Book Review: The Real Housewives of the Bible by Theresa V. Wilson
Author: Theresa V. Wilson
Genre: Biblical Fiction
Publisher: Writers in the Marketplace Press
With a title like The Real Housewives of the Bible, this book could have gone real wrong, real quick. But, thankfully, it didn’t. And it was a 5-star read. I literally saw it on FB and immediately went to Kindle and downloaded it thanks to Kindle Unlimited. Less than 3 1/2 hours later, I was finished and felt like I just finished watching a movie. It was filled with twists and turns and turned these Bible characters into real-life people (I mean, I know they are real, but we tend to not think of them that way because they lived so long ago). Reading these Bible stories, you tend to miss the humanity of the people we read about. But Theresa found a way to tell their stories as if they were living today while still keeping them in the biblical context and times. It was amazing, and a couple of days later, I am still awestruck by how well the writing was and how she was able to transport me into the actual stories.

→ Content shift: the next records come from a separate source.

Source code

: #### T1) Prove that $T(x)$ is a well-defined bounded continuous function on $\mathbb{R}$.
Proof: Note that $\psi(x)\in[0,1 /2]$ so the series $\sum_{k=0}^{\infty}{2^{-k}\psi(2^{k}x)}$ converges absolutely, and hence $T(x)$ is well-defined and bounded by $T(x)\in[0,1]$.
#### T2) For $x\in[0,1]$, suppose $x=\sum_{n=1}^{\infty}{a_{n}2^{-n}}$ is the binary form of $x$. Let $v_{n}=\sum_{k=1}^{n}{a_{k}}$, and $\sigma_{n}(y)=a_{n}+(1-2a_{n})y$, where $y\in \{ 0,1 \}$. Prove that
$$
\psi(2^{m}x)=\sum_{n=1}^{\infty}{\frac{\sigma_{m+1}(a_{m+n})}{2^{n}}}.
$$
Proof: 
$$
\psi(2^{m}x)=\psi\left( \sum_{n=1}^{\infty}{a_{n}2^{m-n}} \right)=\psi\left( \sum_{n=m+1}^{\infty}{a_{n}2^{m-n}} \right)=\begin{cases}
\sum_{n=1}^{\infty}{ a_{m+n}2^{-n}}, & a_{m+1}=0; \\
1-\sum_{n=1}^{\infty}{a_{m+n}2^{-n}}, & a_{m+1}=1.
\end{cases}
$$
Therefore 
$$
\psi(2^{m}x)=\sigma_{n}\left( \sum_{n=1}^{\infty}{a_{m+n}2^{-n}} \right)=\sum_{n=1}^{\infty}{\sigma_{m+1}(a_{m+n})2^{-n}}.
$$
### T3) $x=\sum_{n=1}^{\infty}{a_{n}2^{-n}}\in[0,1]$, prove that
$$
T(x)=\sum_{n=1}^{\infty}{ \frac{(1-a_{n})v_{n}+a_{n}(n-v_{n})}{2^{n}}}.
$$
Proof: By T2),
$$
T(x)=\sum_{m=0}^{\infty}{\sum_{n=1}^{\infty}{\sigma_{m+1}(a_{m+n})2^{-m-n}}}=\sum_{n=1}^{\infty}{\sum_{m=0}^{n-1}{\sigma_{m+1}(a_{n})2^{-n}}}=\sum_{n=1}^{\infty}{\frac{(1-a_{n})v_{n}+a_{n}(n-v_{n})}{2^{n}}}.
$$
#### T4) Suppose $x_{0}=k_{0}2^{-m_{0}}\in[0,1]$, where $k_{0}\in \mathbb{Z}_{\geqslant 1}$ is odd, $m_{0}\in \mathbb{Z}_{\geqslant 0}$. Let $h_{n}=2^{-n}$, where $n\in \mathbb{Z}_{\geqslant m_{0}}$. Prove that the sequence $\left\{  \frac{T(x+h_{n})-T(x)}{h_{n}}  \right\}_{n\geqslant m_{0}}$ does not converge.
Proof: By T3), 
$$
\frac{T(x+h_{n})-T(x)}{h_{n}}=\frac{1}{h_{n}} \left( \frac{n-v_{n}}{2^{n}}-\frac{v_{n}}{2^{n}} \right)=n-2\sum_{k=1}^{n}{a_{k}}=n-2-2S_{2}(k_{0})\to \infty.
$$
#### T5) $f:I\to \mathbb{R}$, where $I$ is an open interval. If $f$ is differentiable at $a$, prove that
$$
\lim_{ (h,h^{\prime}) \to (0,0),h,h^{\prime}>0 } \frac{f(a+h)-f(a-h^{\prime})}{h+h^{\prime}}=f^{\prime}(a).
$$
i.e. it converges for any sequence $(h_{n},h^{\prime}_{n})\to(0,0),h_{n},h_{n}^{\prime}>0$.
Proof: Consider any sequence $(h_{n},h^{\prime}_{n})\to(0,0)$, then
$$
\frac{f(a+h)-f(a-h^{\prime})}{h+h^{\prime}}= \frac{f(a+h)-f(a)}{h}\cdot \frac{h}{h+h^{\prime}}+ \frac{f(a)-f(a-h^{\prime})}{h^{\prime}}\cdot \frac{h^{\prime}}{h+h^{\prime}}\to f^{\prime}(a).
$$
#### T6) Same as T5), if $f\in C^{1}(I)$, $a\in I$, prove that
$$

The book is broken up into 4 Housewives stories. You get the story of Bathsheba with Uriah and King David. And man on man, does this story keep you on your toes. It is scandalous! Even more so than what we assume from what we get from the actual Bible. Then you have Rebekah and Isaac, which probably was my least favorite storyline. When you compare it to the other three, at least. Then you have Rachel, Leah, and Jacob. Again another pretty scandalous story just from what we get from the Bible, but then Theresa adds this layer onto it where we get to see inside the head of these three while they are put into this situation by the girl’s father. The final story is Gomer and Hosea. This story had the opportunity to be trashy because…you know…Gomer was a prostitute. But again, the way Theresa spins the narrative without compromising the biblical truth is mindblowing. This was probably the story I was least familiar with, but I walked away, fully understanding how their relationship represents God and the people of Israel.
After each story, she gives a bit of commentary that helps you dive deeper into the background that she used to create the stories, which I appreciated. Again, this book was…it left me speechless. Lol. How many times can I say good, mindblowing, awesome? Hands down, this has been my favorite book this year over 125 books so far! It is well-deserving of the 5-stars I gave it.